Tuesday, January 26, 2010

Time

I try to be efficient. Which means keeping good track of time.

But of course everything you do takes time. You have somewhere to be, like I do in a half an hour, you need to space it out -- your duties, hobbies, tasks -- to make sure that you get them wrapped up and are able to leave in time not to be late.

I'm always thinking about time, it seems. Even when I'm not conscious of it. There's plenty of times when I wake up about a minute before my alarm is set to go off. Some of that might be from habit. But since it's so close, some of it might also be your mind just mentally going over the time it is. Like there's some kind of internal counter, or little sands going through an inner timer.

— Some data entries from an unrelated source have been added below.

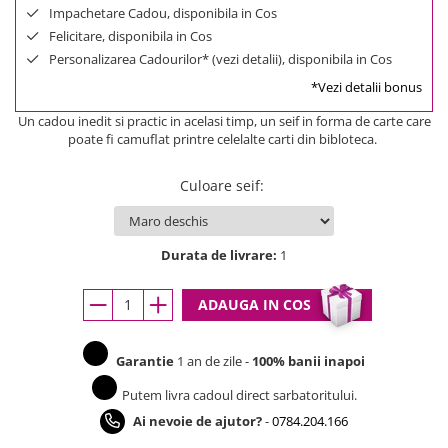
Impachetare Cadou, disponibila in Cos
Felicitare, disponibila in Cos
Personalizarea Cadourilor* (vezi detalii), disponibila in Cos
*Vezi detalii bonus
Un cadou inedit si practic in acelasi timp, un seif in forma de carte care
poate fi camuflat printre celelalte carti din bibloteca.
Culoare seif
:
Durata de livrare:
1
ADAUGA IN COS
Garantie
1 an de zile -
100% banii inapoi
Putem livra cadoul direct sarbatoritului.
Ai nevoie de ajutor?
-
0784.204.166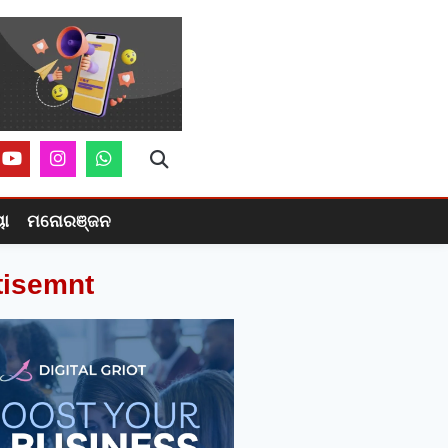
ୟା
ମନୋରଞ୍ଜନ
tisemnt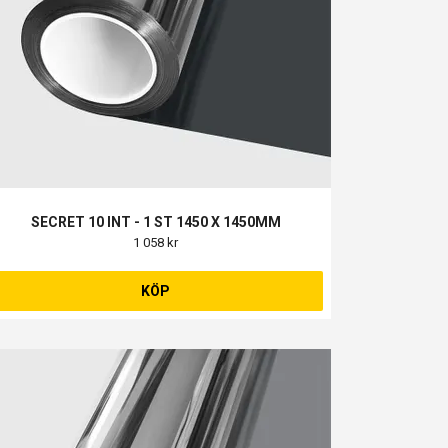
SECRET 10 INT - 1 ST 1450 X 1450MM
1 058 kr
KÖP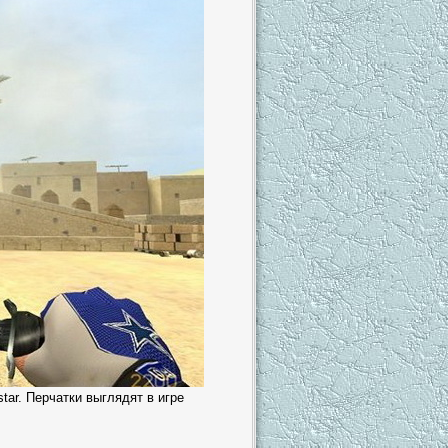
ar. Перчатки выглядят в игре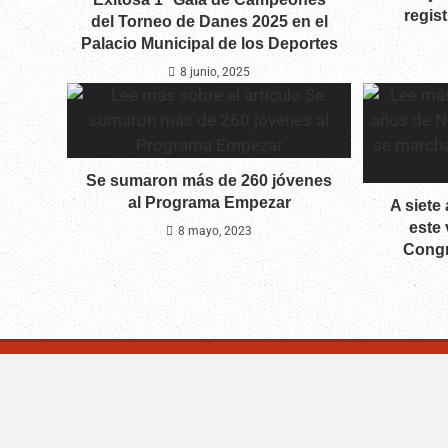
regis
del Torneo de Danes 2025 en el
Palacio Municipal de los Deportes
8 junio, 2025
Se sumaron más de 260 jóvenes
al Programa Empezar
A siete
este 
8 mayo, 2023
Congr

I get up in the morning and go to feed the cat. And I'm thinking how much time it takes to do that, how much time (40 seconds) it takes to warm my bagel, how leisurely I can go to the bathroom while a cup of tea is brewing (3:20) and so forth. If I get back up to my computer at 7:10 a.m., that's good time, and so I have time to get a few things done...before the time comes when I have other things that I need to leave for.

I was looking at the baby book my Mom made when I was first born. Just the cards that people sent in honor of my birth. She has in there the exact time I was born. So maybe that's where I got it, out of her milk. But it's been my constant thing. Seconds here, minutes there, getting things done. Hoping time will go slowly, hoping it will go fast, depending on what I'm doing.

Time's up. I have something else I need to do .... now.